Mexico City, Mexico — Mexico’s Citibanamex says the country will experience an economic slowdown next year with an annual growth of only 1.4 percent. Citibanamex analysts are predicting the slowdown due to the consequences of Covid-19, the Russia and Ukraine war and the breakdown of supply chains.
These, they report, are the three key factors that will see a difficult 2023 for the Mexican economy.
They also reported that the fiscal position of the current government will cause a deficit in the Financial Requirements of the Public Sector (RFSP) of 4.3 percent of the Gross Domestic Product (GDP), a figure higher than that estimated by the Ministry of Finance.
But not everything is in the negative. Citibanamex also expects inflation in Mexico to begin to decline. According to the bank, headline inflation peaked in August-September 2022 and core inflation in November-December.
“By 2023, we think that the pressures will gradually subside and we estimate that headline and core inflation will both stand at 4.8 percent,” Citibanamex reported.

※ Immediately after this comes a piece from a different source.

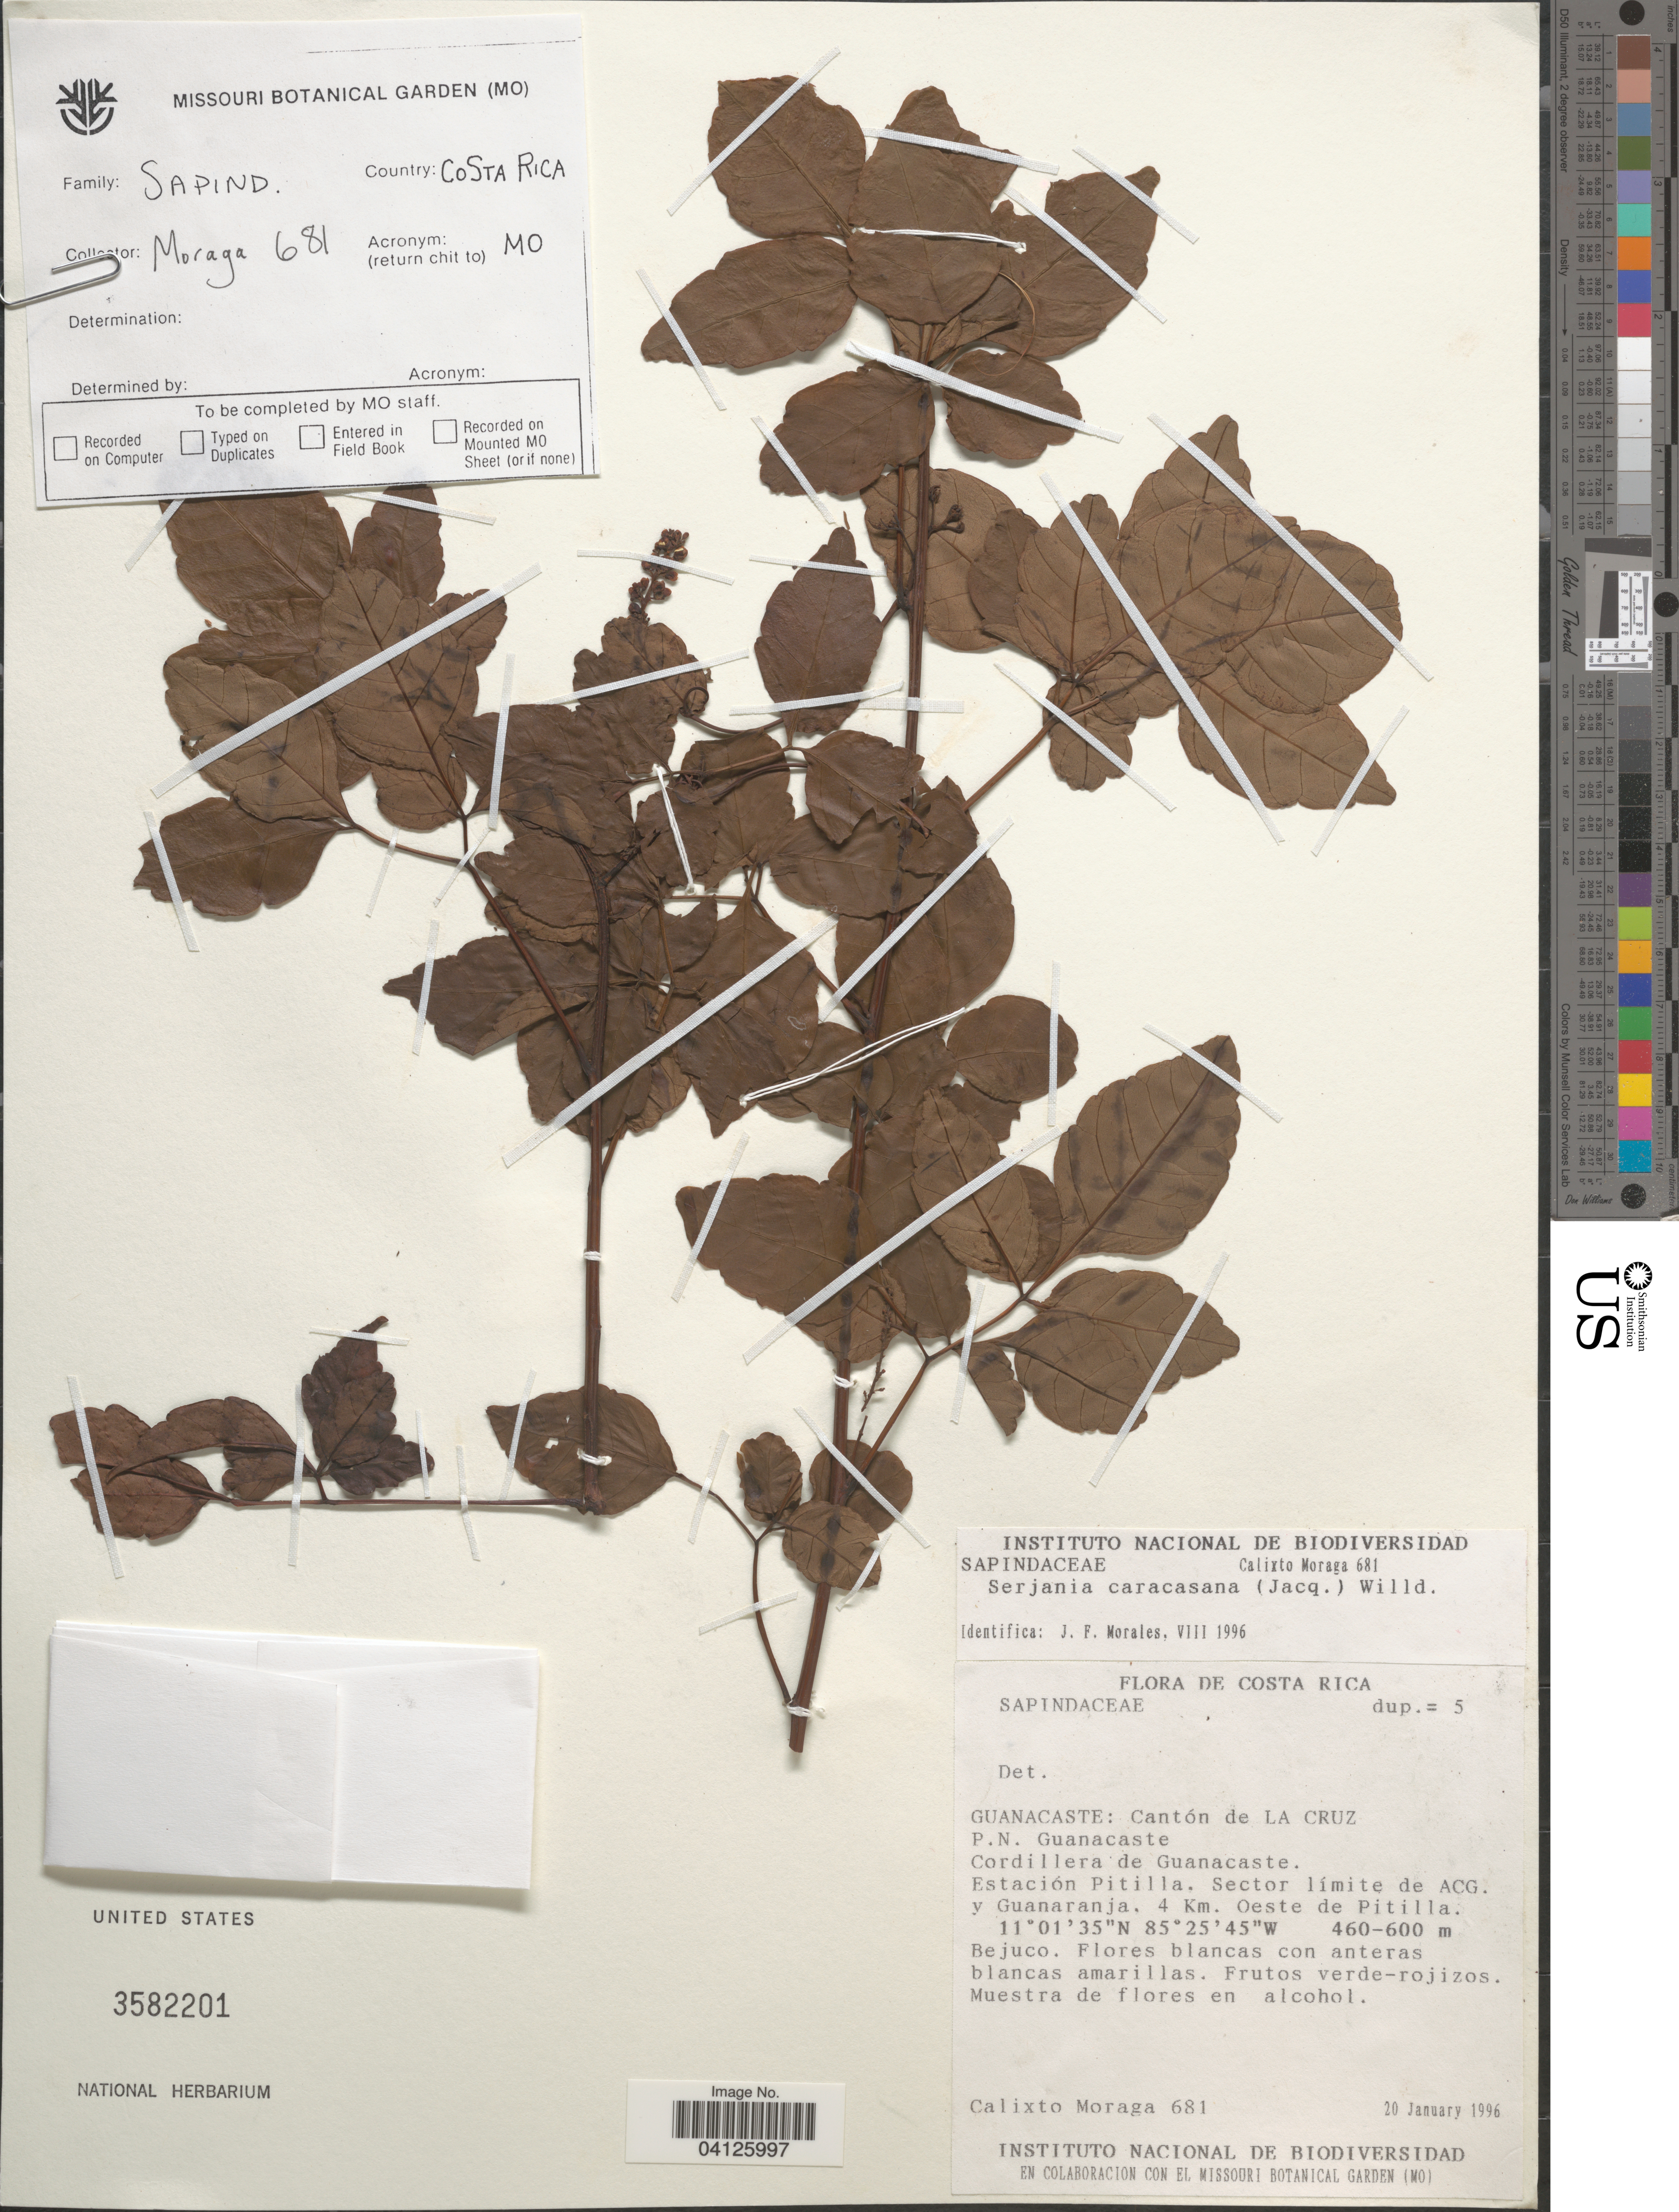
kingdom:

Despite this, they say there are four factors that could imply persistent high inflationary pressures. The inertia of core prices, the impact of higher inflationary expectations on the part of economic agents, higher prices of raw materials and the potential effects of higher wages, which were announced by the government earlier in December.
The behavior of the US economy will also have a direct effect on Mexico. According to Citibanamex, “as the US economy deteriorates, so will the Mexican economy.” This is in addition to the pressures due to the anti-covid policies adopted by China and the decline of its economy.